Embora quem olhe para Ariadna não enxergue claramente seu cromossomo Y nem suas taxas hormonais, livrar-se da genitália avantajada que pesou no meio de suas pernas não saiu nada leve para a jovem. O país é latino demais para enxergar com naturalidade a opção consentida pela castração do falo masculino. Nascer com ele, mas recusá-lo, soa falta gravíssima à virilidade do macho brasileiro e não há uma identificação pela maioria.
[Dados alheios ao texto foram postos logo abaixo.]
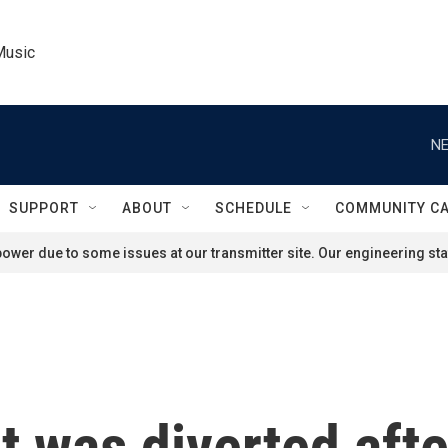
Music
NE
SUPPORT
ABOUT
SCHEDULE
COMMUNITY C
ower due to some issues at our transmitter site. Our engineering staf
ht was diverted aft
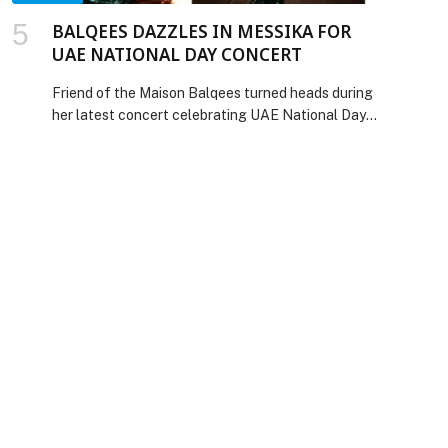
BALQEES DAZZLES IN MESSIKA FOR
UAE NATIONAL DAY CONCERT
Friend of the Maison Balqees turned heads during
her latest concert celebrating UAE National Day,
dazzling in Messika High Jewelry creations. For
the occasion, she wore the breathtaking White
Midnight Sun set – necklace, earrings, and ring.
The centerpiece of this extraordinary set, the
necklace, features over 2,400 stones
meticulously crafted in a snow setting,
highlighted by a magnificent […] The post
BALQEES DAZZLES IN MESSIKA FOR UAE
NATIONAL DAY CONCERT appeared first on
Web-Release.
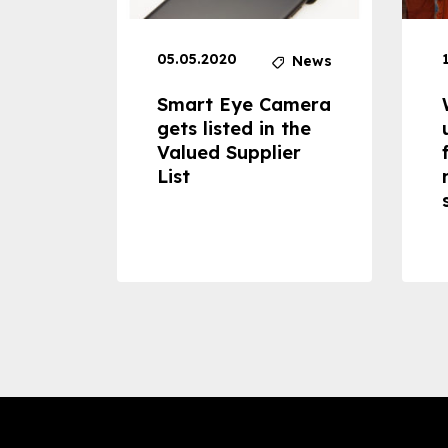
05.05.2020
News
News
dheld
Smart Eye Camera
 can
gets listed in the
Valued Supplier
ss to
List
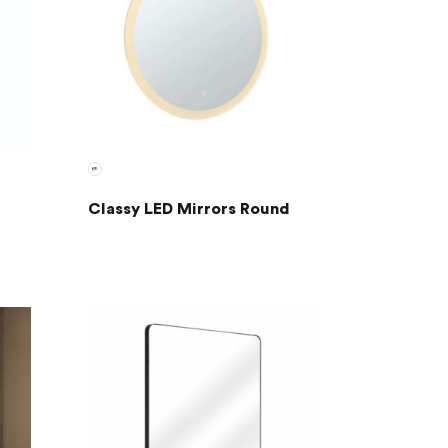
Classy LED Mirrors Round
Fora que "ser transexual" não é suficiente para gerar um bom personagem de reality, faltam ingredientes valorosos - mas exigi-los de seres humanos geralmente tão marginalizados pela família e sociedade seria demais.
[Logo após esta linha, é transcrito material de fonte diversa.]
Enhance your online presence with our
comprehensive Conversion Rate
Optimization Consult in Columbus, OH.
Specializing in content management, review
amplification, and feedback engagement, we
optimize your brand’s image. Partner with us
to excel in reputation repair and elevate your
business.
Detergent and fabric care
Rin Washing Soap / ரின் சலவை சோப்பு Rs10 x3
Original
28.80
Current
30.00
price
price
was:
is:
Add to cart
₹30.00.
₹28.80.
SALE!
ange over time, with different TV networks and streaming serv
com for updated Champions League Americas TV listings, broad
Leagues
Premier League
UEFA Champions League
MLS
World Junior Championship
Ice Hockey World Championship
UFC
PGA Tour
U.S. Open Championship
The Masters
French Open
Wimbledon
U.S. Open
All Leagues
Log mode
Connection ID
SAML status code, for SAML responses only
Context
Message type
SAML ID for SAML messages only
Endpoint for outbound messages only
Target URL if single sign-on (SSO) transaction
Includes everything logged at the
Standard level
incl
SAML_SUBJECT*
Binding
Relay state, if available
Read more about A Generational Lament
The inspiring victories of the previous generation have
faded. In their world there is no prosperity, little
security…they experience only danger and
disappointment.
Ariadna foi rejeitada pela mãe religiosa, sofreu maus-tratos do padrasto e saiu de casa aos 14 anos para se prostituir (vender o corpo é desprezá-lo). Depois morou anos na Itália e trocou de sexo na Tailândia. A vida a tornou esperta, mas não o suficiente para perceber o que público do BBB esperava dela. As privações educacionais que sofreu e os papos despudorados tornaram-na chula demais. Nem a estratégia de suspense envolvendo seu passado, quando desviou o foco ao revelar que se prostituía, nem a escolha equivocada de dois homossexuais de caráter duvidoso para compartilhar seu passado a salvaram.
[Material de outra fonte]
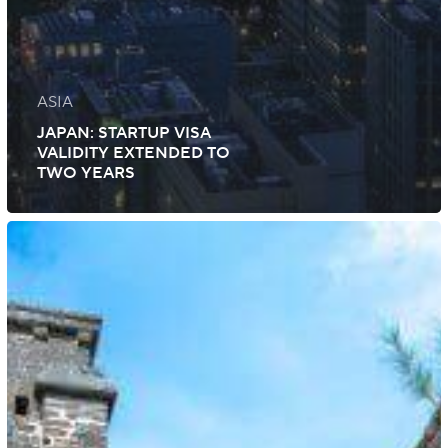
ASIA
JAPAN: STARTUP VISA
VALIDITY EXTENDED TO
TWO YEARS
Bermuda:
Updates
Immigration
Rules
and
Visa
Requirements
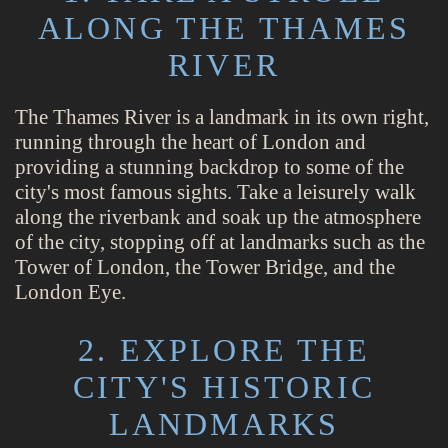
ALONG THE THAMES
RIVER
The Thames River is a landmark in its own right,
running through the heart of London and
providing a stunning backdrop to some of the
city's most famous sights. Take a leisurely walk
along the riverbank and soak up the atmosphere
of the city, stopping off at landmarks such as the
Tower of London, the Tower Bridge, and the
London Eye.
2. EXPLORE THE
CITY'S HISTORIC
LANDMARKS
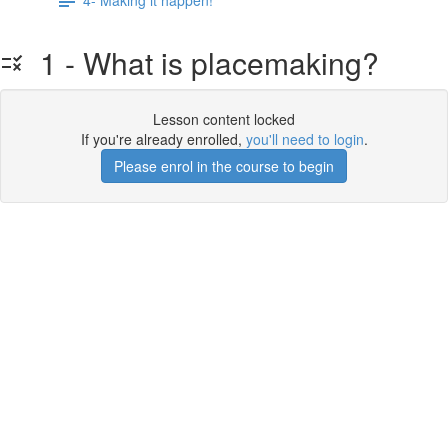
1 - What is placemaking?
Lesson content locked
If you're already enrolled,
you'll need to login
.
Please enrol in the course to begin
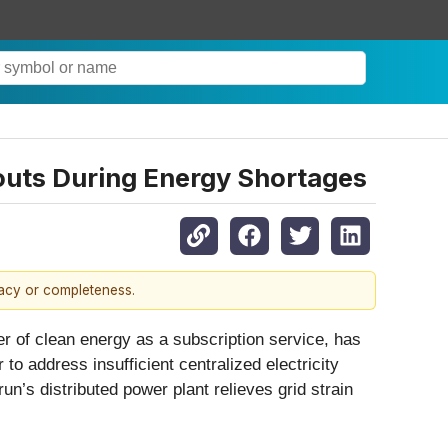
outs During Energy Shortages
racy or completeness.
f clean energy as a subscription service, has
o address insufficient centralized electricity
n’s distributed power plant relieves grid strain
A questão-chave que definiu a permanência de Ariadna no BBB foi o direito de não revelar ao público que é trangênero. Como numa amostra fechada da realidade, a candidata decidiu compartilhar com os telespectadores sua angústia em passar despercebida como mulher plena e, com exceção de dois gays, passou. Mas sua escolha se transformou em cilada, porque os espectadores do BBB não se sentem meramente expectadores, são PARTE do programa. E como participante, a maioria se viu enganada, e tratou logo de enxergá-la apenas como uma candidata a vilã vulgar que deseja vingar-se do mundo por razões diversas, e que escolheu como vítimas seus concorrentes do BBB e como testemunha o público do programa.

Ao que parece, Ariadna quis apenas preservar-se do desprezo e das brincadeiras de mau-gosto, que de fato aconteceram impiedosamente após sua saída. Mas a família brasileira precisou de um motivo para eliminá-la de sua sala antes que as crianças se encantassem por ela, por isso acreditaram que ela "mentiu" e deveria ser expulsa por isto. Antes de ouvir o belo texto de eliminação de Bial sobre sereias, a figura mitológica relacionada aos transgêneros, Ariadna sonhava com a fama e o quadro que ganhará na TV. Sonhe! Você tem direito de ser mulher e de sair da boca-do-lixo. Só não vai sair da boca do povo.

Um comentário:

Terê. disse...

bem sei, não será o marcelo que irar ler comentarios, ok! porém vou deixar minha opinião, achei um lindo texto, corretissimo. a moça se traiu. que pena, pois seria uma oportunidade de se promover. esse e o objetijo do jogo, alem de ganhar dim,dim... tere.